What is clear, however, is that without abolitionist steps, the communist insurrection risks embourgeoisement. This is what happened in Nepal where the Nepali Maoists were able to route the King’s forces. Yet in the shadow of the retreat of the royalist police, a new Maoist police took its place. In doing so, the possibility of a qualitatively different life was extinguished and bourgeois society reconstituted itself in Nepal, where now Maoists reign in name only. Such is the fate of the Maoist “Philippine revolution” if the carceral Communist Party of the Philippines is left in charge of it. After all, a revolution cannot be directed on high by any communist party, nor by any party of abolitionists, communists, or anarchists, but by the self-action of proletarians striking at the world that marks them as proletarians. This, of course, includes striking at the police and prisons.

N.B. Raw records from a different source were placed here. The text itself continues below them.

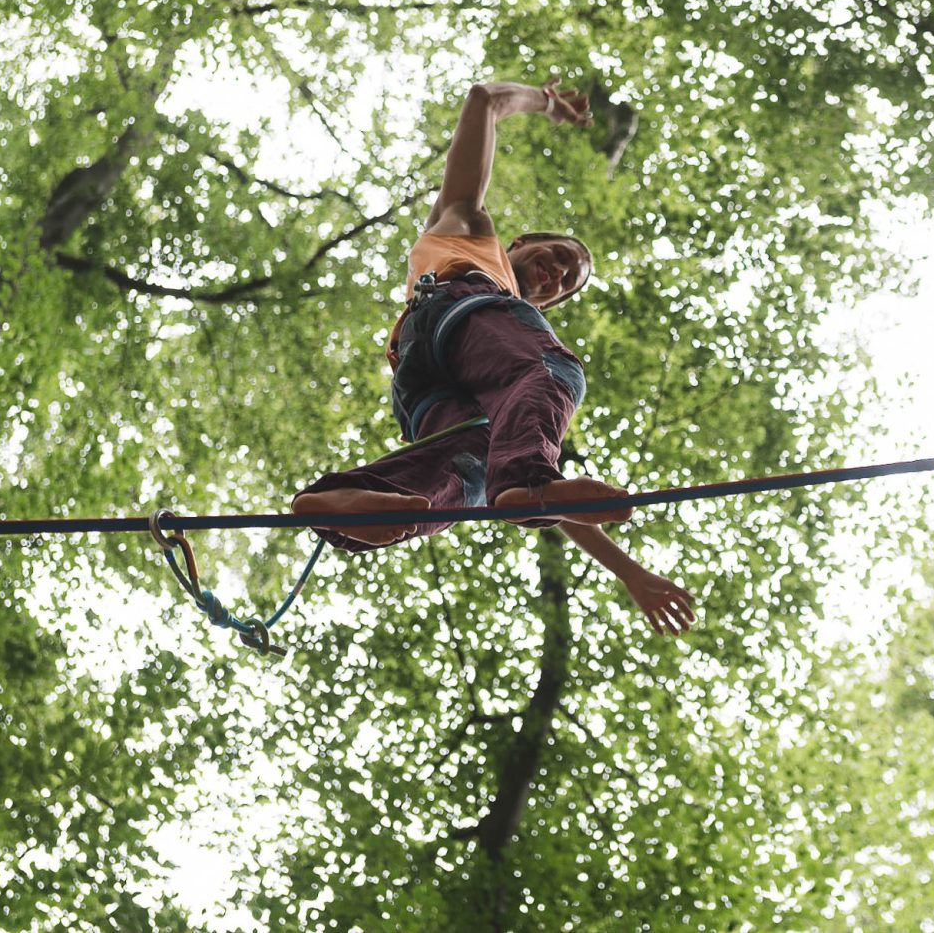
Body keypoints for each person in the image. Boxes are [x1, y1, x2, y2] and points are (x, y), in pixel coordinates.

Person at [292, 78, 698, 638]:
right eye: (557, 255)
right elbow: (483, 99)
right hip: (456, 308)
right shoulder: (469, 228)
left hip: (426, 379)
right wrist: (547, 103)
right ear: (522, 241)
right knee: (556, 371)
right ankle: (515, 484)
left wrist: (630, 573)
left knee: (475, 465)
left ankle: (353, 502)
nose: (556, 273)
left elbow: (530, 476)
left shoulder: (511, 344)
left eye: (565, 283)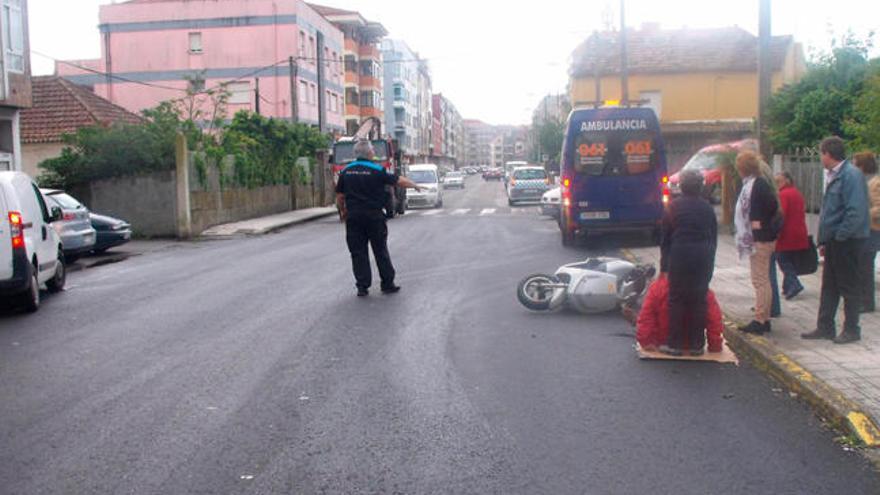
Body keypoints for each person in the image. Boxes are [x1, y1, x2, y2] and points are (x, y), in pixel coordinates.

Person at [802, 137, 870, 344]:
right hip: (834, 240)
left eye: (821, 153)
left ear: (828, 154)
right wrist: (825, 239)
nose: (821, 157)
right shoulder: (835, 175)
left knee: (849, 285)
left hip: (847, 241)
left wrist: (840, 235)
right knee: (829, 285)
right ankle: (825, 326)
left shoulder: (850, 176)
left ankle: (851, 329)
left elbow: (855, 211)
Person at [336, 139, 422, 297]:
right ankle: (387, 283)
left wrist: (343, 212)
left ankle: (362, 286)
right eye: (373, 151)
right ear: (369, 153)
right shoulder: (376, 169)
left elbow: (340, 196)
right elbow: (397, 180)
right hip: (374, 216)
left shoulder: (346, 171)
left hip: (354, 217)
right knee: (380, 250)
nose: (374, 153)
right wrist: (414, 185)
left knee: (358, 252)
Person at [659, 169, 717, 356]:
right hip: (703, 256)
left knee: (676, 299)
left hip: (681, 254)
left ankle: (675, 344)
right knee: (699, 300)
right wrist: (710, 259)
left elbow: (665, 239)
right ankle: (697, 344)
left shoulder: (673, 207)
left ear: (682, 186)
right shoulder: (708, 208)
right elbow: (713, 237)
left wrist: (664, 267)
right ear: (700, 187)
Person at [735, 151, 780, 335]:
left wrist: (758, 223)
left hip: (760, 238)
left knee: (760, 280)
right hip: (759, 237)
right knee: (762, 279)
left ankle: (761, 319)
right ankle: (764, 317)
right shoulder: (756, 183)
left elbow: (770, 206)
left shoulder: (757, 185)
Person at [636, 272, 724, 354]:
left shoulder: (657, 287)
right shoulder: (704, 291)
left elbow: (646, 316)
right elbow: (714, 320)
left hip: (663, 343)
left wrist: (646, 341)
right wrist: (715, 346)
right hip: (691, 345)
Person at [774, 171, 810, 300]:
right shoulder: (796, 192)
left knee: (783, 260)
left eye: (779, 181)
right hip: (799, 231)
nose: (776, 184)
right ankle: (787, 286)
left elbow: (781, 215)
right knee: (790, 259)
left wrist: (775, 231)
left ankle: (794, 284)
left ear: (787, 181)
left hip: (787, 234)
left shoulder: (783, 194)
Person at [854, 152, 879, 313]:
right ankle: (863, 298)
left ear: (862, 166)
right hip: (865, 229)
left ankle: (867, 301)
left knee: (865, 264)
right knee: (862, 264)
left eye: (855, 164)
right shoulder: (864, 180)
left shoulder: (875, 183)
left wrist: (864, 214)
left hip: (873, 229)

In this respect, carceral “communism” is but the other side of the coin of carceral capitalism for it is merely the reconstitution of bourgeois society. Abolition communism is communism aware of its task to abolish the current state of things. Abolitionist communists are proletarians aware of their task to abolish themselves as a class and to strike at all that proletarianizes, especially the cops. Abolitionist communists are prisoners of this proletarian society ready to smash this prison. This is the communist insurrection that abolitionists work towards.
Our comrade Alfredo M. Bonanno says it best:
Hurry comrade, shoot the policeman, the judge, the boss. Now, before a new police prevent you.
Hurry to say No, before the new repression convinces you that saying no is pointless, mad, and that you should accept the hospitality of the mental asylum.
Hurry to attack capital before a new ideology makes it sacred to you.
Hurry to refuse work before some new sophist tells you yet again that “work makes you free.”